• [EXTRACT]

Spring cleaning our teaching part 1: knowledge, decision making and action

First posted on Tales From the Reach on 24 February 2019.

As there are currently plenty of CPD materials, books and blogs centred on how pupils learn, it is incumbent upon us to constantly consider and reconsider how we teach in the classroom and apply all of the ideas on learning we are reading to our practice. Here, it is worth thinking about how we can develop our ‘teaching skills’ as teachers before looking at more concrete examples of ‘teaching methods’. Moreover, I use the term ‘teaching skills’ as a precursor to ‘teaching methods’ as it is essential that we think about what we are going to do in the classroom as well as reflect on the impact of our teaching rather than just delivering content in lessons. By this, I mean that we cannot just replicate other people’s style of teaching, methods or ideas without establishing a framework in which to evaluate them in relation to our overall strengths and weaknesses as well as our pupils.

Importantly, there is a whole host of academic research on ‘teaching skills’, just like there is on learning, but delving into this research is time consuming and often distracts from the practicalities of day-to-day life in schools. However, in summing up much of this research, Chris Kyriacou (2014) says that academic studies view teaching as a complex cognitive skill that is centred on knowledge about how to construct and conduct lessons as well as adequately conveying the content to be taught. If this sentence seems obvious, Kyriacou identifies three tangible ‘key elements’ of teaching to help us reflect on some of our key skills. These are:

  • knowledge
  • decision making
  • and action.

• [DATA SUPPLIED]
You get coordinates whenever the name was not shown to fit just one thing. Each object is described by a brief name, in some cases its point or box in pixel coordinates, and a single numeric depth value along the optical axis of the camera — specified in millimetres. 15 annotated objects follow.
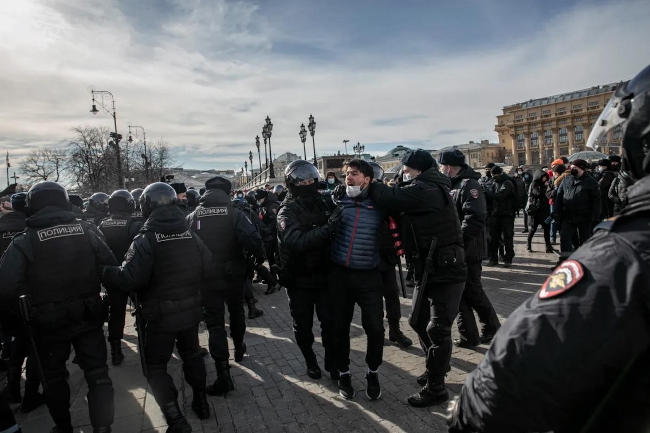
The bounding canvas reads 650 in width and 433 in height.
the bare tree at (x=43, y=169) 36938
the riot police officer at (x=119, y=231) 5465
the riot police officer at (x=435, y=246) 3482
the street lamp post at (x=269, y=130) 32069
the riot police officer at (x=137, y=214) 6455
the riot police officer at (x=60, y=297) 3266
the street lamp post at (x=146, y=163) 34906
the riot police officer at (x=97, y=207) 7675
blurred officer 1001
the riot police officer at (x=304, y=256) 3855
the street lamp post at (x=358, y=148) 51053
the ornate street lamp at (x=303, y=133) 31166
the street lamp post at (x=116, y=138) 23906
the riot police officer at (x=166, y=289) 3309
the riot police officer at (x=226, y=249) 4422
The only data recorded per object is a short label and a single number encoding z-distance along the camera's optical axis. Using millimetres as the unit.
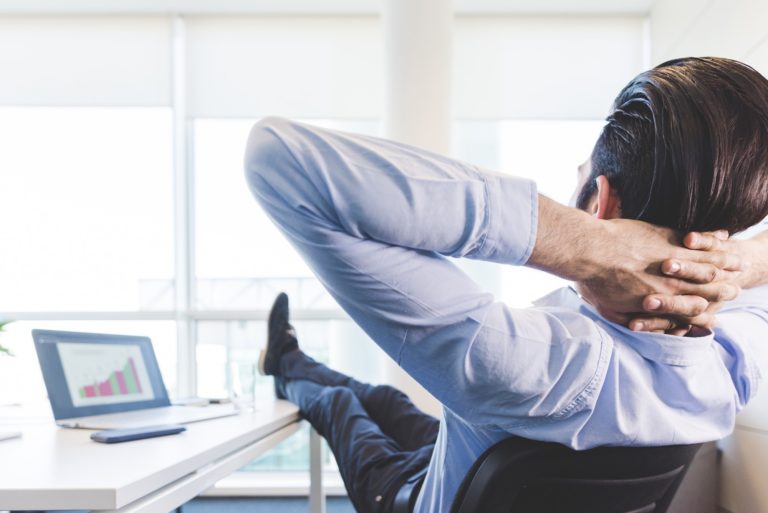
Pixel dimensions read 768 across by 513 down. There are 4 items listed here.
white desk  732
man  598
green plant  3315
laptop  1440
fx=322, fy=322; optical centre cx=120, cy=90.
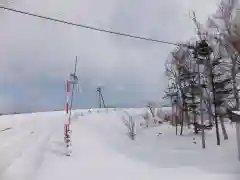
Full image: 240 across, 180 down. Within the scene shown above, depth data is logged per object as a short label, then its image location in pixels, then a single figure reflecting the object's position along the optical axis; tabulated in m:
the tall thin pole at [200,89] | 21.57
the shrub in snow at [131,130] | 27.77
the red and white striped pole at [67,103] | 10.38
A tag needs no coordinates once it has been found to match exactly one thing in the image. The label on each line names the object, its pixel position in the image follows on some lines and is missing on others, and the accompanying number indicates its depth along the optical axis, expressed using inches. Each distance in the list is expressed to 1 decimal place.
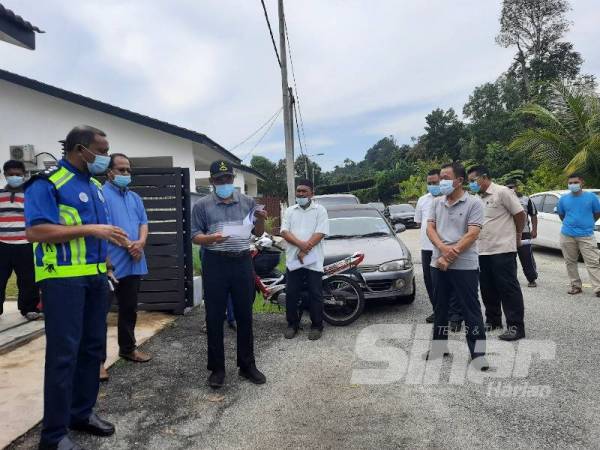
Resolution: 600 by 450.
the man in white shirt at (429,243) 213.0
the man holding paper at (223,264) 153.1
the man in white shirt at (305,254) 204.2
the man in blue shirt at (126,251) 166.4
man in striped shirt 215.9
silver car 234.8
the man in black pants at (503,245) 192.4
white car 417.7
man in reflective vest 106.3
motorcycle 222.1
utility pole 534.0
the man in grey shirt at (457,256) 161.6
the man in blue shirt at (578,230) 267.6
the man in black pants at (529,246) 271.4
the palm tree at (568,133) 553.0
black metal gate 237.5
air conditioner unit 406.9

• [TASKS FOR THIS EXERCISE]
[a] In the post on teaching skills, copy everything from "As there are" down to "as our pupils.".
[b] According to the post on teaching skills, what are the three key elements of teaching that Kyriacou identifies?
[c] Write the next part of the post on teaching skills, picking up after its list of three key elements.

• [EXERCISE RESULTS]
[a]
As there are currently plenty of CPD materials, books and blogs centred on how pupils learn, it is incumbent upon us to constantly consider and reconsider how we teach in the classroom and apply all of the ideas on learning we are reading to our practice. Here, it is worth thinking about how we can develop our ‘teaching skills’ as teachers before looking at more concrete examples of ‘teaching methods’. Moreover, I use the term ‘teaching skills’ as a precursor to ‘teaching methods’ as it is essential that we think about what we are going to do in the classroom as well as reflect on the impact of our teaching rather than just delivering content in lessons. By this, I mean that we cannot just replicate other people’s style of teaching, methods or ideas without establishing a framework in which to evaluate them in relation to our overall strengths and weaknesses as well as our pupils.

[b] Knowledge, decision making, and action.

[c]
Kyriacou has identified these three as, firstly, subject knowledge comprises what we know about the subject taught and an awareness of what the curriculum entails, which is essential to our own understanding of how to pass this knowledge onto others. Moreover, subject specific pedagogical knowledge includes an awareness of the how our pupils learn as well as knowledge of our own strengths and weakness as teachers. These two types of knowledge are essential in terms teaching as both interact and are dependent on each other.

Secondly, Kyriacou identifies decision making as a key factor in teaching as it occurs before the lesson, during the lesson and, of course, after a lesson when you reflect on how well everything panned out. I once heard a Herts for Learning adviser tell a group of trainees that teachers are ranked second only to fighter pilots for the amount of job specific decisions they have to make in a day. Although I have not found the actual study cited, many estimate that we make upwards of 1,500 decisions a day. Moreover, decision making is essential in planning schemes of work to fit around syllabuses. In this sense, most curriculum subjects are decision-making intense subjects as you will have decide what to include in lessons and what choices of topics your students will be most engaged in. More importantly, you will have to assess the content of lessons, especially key words, vocabulary and terms, to decide whether students can access them with or without further elaboration. For example, in my own subject of Religious Education, I cannot take it for granted that pupils will understand terms like ‘Eucharist’ or ‘atonement’. Decision making is obviously a key reason why we have had a recent INSET on curriculum planning and have been reviewing our long and medium term plans. It is also an important focus under the new Ofsted inspection framework.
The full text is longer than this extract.